In Alien: Covenant assistiamo alla nascita del primo Alien per come li conosciamo dalla quadrilogia originale, ma per un motivo a noi sconosciuto sembra che il character designer del film sia sia dimenticato una forma dell’evoluzione dello xenomorfo. Dopo che un facehugger “feconda” un essere umano, ci vogliono dall’una alle ventiquattro ore perché dal petto dell’ospite esca quello che viene definito come Chestbuster (spaccapetto), una creatura simile ad un serpente con piccole zampe (almeno secondo Aliens: Scontro Finale) che diventerà poi l’Alien che tutti noi conosciamo.
In Alien: Covenant, però, dal petto del primo ospite umano esce un Alien in miniatura, con la stessa struttura anatomica di uno xenomorfo adulto. Questo, a nostro parere, è da considerare come un errore, in quanto la scena è palesemente realizzata non tanto per mostrare la creatura che nasce, ma per caratterizzare maggiormente una data azione del personaggio che l’ha creata (che non spoileriamo per non rovinare la “sorpresa”).

* _Materiale fornito_:
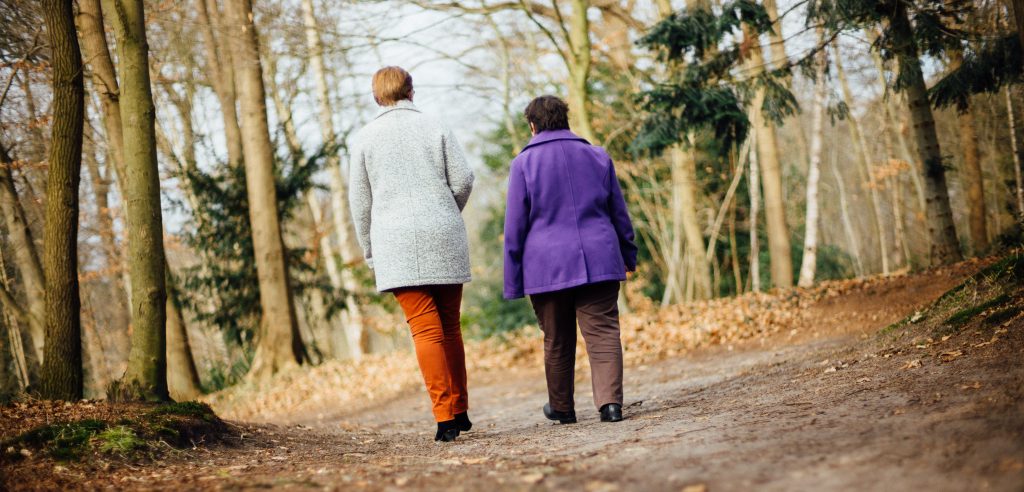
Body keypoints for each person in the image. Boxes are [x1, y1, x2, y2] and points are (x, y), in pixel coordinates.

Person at [349, 66, 475, 442]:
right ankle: (461, 408)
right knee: (450, 326)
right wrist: (446, 210)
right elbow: (465, 179)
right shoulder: (436, 125)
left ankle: (444, 418)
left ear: (376, 97)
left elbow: (360, 202)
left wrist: (371, 250)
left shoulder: (365, 139)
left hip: (396, 242)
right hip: (443, 233)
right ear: (411, 91)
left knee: (425, 329)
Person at [503, 95, 638, 424]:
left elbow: (515, 227)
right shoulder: (597, 156)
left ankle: (562, 408)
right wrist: (628, 253)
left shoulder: (524, 164)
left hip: (546, 265)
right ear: (565, 121)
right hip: (599, 257)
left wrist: (513, 281)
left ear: (532, 126)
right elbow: (618, 212)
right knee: (603, 332)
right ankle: (610, 405)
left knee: (557, 337)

* _Consegne dell'esercizio_:
(A) Secondo il testo su Alien: Covenant, quanto tempo passa tra la "fecondazione" di un essere umano da parte di un facehugger e l'uscita del Chestbuster dal petto dell'ospite?
(B) Ricopia fedelmente il passo del testo su Alien: Covenant che va da "In Alien: Covenant assistiamo" fino a "tutti noi conosciamo." compreso.
(C) Prosegui il testo su Alien: Covenant dopo l'ultima frase riportata.
I dati non hanno alcun legame con il testo su Alien: Covenant.

* _Risposte alle consegne_:
(A) Da una a ventiquattro ore.

(B)
In Alien: Covenant assistiamo alla nascita del primo Alien per come li conosciamo dalla quadrilogia originale, ma per un motivo a noi sconosciuto sembra che il character designer del film sia sia dimenticato una forma dell’evoluzione dello xenomorfo. Dopo che un facehugger “feconda” un essere umano, ci vogliono dall’una alle ventiquattro ore perché dal petto dell’ospite esca quello che viene definito come Chestbuster (spaccapetto), una creatura simile ad un serpente con piccole zampe (almeno secondo Aliens: Scontro Finale) che diventerà poi l’Alien che tutti noi conosciamo.

(C)
Come anticipato nello scorso paragrafo, inoltre, James Franco viene sfruttato davvero male nel corso della pellicola, tant’è che non riesce a superare nemmeno il prologo e muore ancora prima di risvegliarsi dalla cella criogenica. Non capiamo quindi la necessità di ingaggiare un attore del calibro di Franco e, nonostante non si possa considerare questa scelta un vero e proprio errore, dobbiamo ammettere di essere rimasti basiti di fronte a tale decisione. Concludiamo, quindi, con il “colpo di scena finale”, elemento esclusivamente pensato per stupire lo spettatore, ma che non ci sentiamo assolutamente di promuovere in quanto la regia di una determinata scena ci ha fatto subito intuire come sarebbe andato a finire il film.
Tutto l’ultimo quarto d’ora di Alien: Covenant, infatti, ruota attorno a questo colpo di scena e ammettiamo di esserci sentiti trattati come dei bambini, accompagnati per mano ad un plot twist prevedibile e che, per quanto abbia il suo senso in vista dei futuri capitoli della saga, non ci ha convinto del tutto.
“Ma nonostante questa recensione negativa ci consigli di andare a vedere Alien: Covenant?!”
Siamo certi che, in fondo in fondo, questa è la domanda che vi state ponendo in questo momento.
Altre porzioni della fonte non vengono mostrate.